1. A method for controlling voltage balance of a serialized power switching device, comprising:

generating a reference voltage based on actual individual voltage of each switch of the serialized power switching device, or setting a reference voltage based on supplied voltage to the serialized power switching device;

determining an individual blocking voltage mismatch of at least one switch when existing a difference between the reference voltage and the actual individual voltage of at least one switch, wherein the individual voltage mismatch is based on the difference between the reference voltage and the actual individual voltage;

calculating an individual delay mismatch for the at least one switch; and

compensating the individual delay mismatch for the at least one switch.

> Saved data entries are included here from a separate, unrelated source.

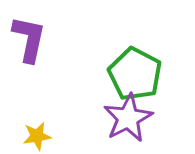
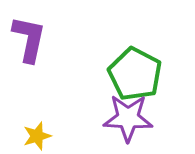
purple star: rotated 30 degrees clockwise
yellow star: rotated 8 degrees counterclockwise
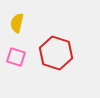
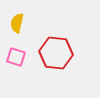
red hexagon: rotated 12 degrees counterclockwise
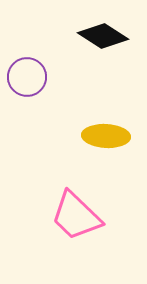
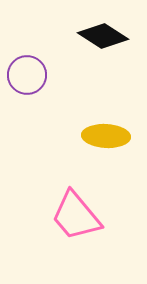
purple circle: moved 2 px up
pink trapezoid: rotated 6 degrees clockwise
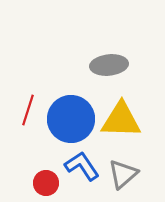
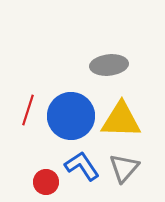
blue circle: moved 3 px up
gray triangle: moved 1 px right, 6 px up; rotated 8 degrees counterclockwise
red circle: moved 1 px up
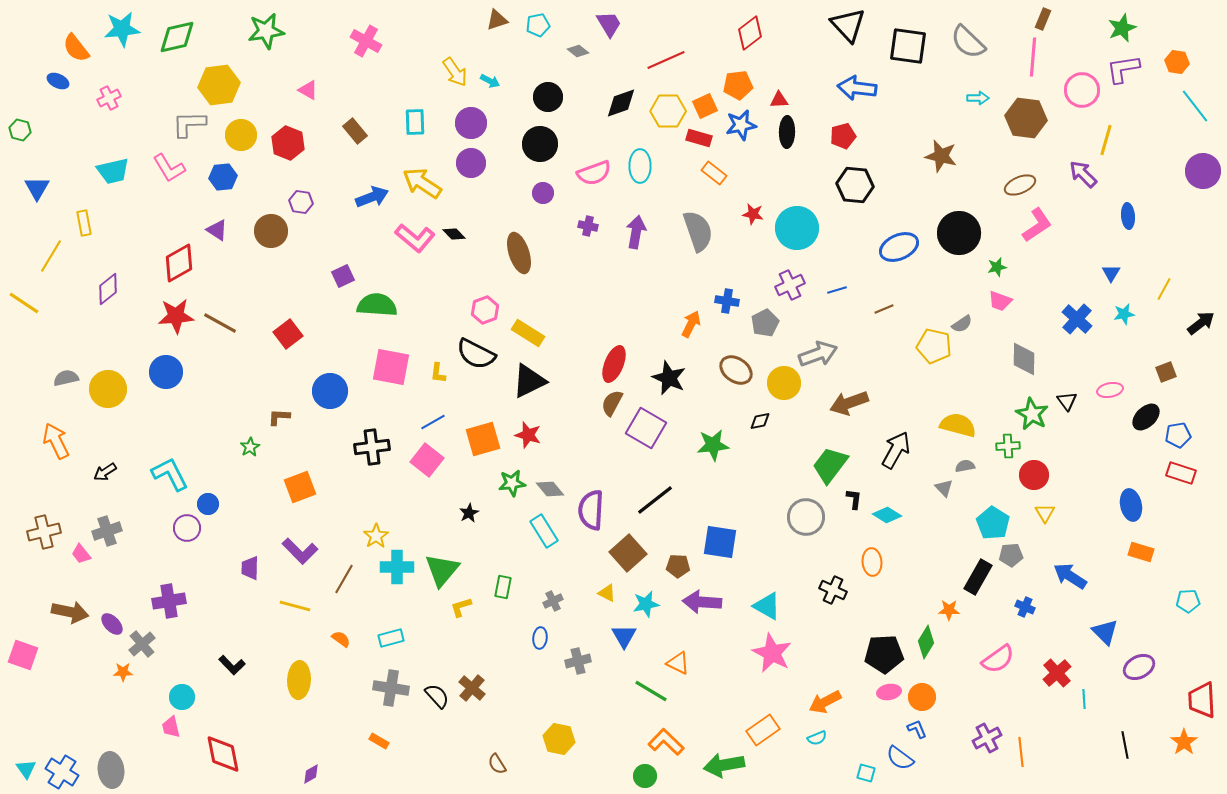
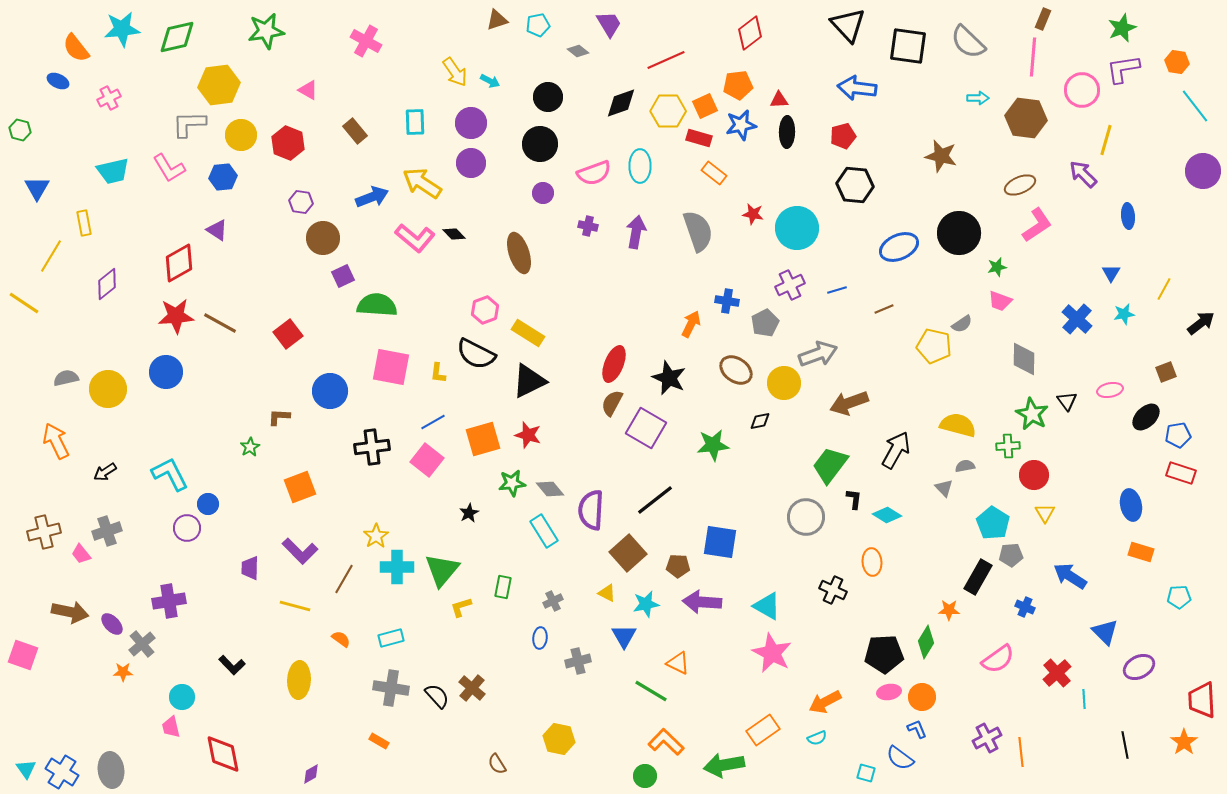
brown circle at (271, 231): moved 52 px right, 7 px down
purple diamond at (108, 289): moved 1 px left, 5 px up
cyan pentagon at (1188, 601): moved 9 px left, 4 px up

2. A method of claim 1, further comprising:

detecting the actual individual blocking voltage of each switch of the serialized power switching device.

3. A method of claim 1, wherein compensating the individual delay mismatch for the at least one switch comprising:

transmitting at least one switch a gating signal to compensate the individual delay mismatch.

4. A system for controlling voltage balance of a serialized power switching device, the system comprising:

a regulator configured for generating a reference voltage based on actual individual voltage of each switch of the serialized power switching device, or for setting a reference voltage based on supplied voltage to the serialized power switching device;

a calculator configured for determining an individual voltage mismatch of at least one switch when existing a difference between the reference voltage and the actual individual voltage of at least one switch, wherein the individual voltage mismatch is based on the difference between the reference voltage and the actual individual voltage;

an adjustor configured for calculating an individual delay mismatch for the at least one switch; and

a compensator configured for compensating an individual delay mismatch for the at least one switch.

5. The system of claim 4, further comprising:

a detector configured for detecting the actual individual voltage of each switch of the serialized power switching device.

6. The system of claim 4, wherein the compensator is further configured for transmitting at least one switch a gating signal to compensate the individual delay mismatch.

7. A power switching assembly, comprising:

a serialized power switching device comprising at least two series-connected switches; and

a system according to claim 4, electrically coupled to the serialized power switching device, for controlling voltage balance of the serialized power switching device.

8. The power switching assembly of claim 7, wherein the system comprises:

at least two gating drivers, separately electrically coupled to the at least two series-connected switches comprising the regulator, the calculator, the adjustor, the compensator and the detector; and

9. The power switching assembly of claim 7, wherein the system comprises:

at least two gating drivers, separately electrically coupled to the at least two series-connected switches comprising the calculator, the adjustor, the compensator and the detector; and

a controller, electrically coupled to the at least two gating drivers, comprising the regulator.

10. The power switching assembly of claim 7, wherein the system comprises:

at least two gating drivers, separately electrically coupled to the at least two series-connected switches, comprising the detector; and

a controller, electrically coupled to the at least two gating drivers, comprising the regulator, the calculator, the adjustor and the compensator.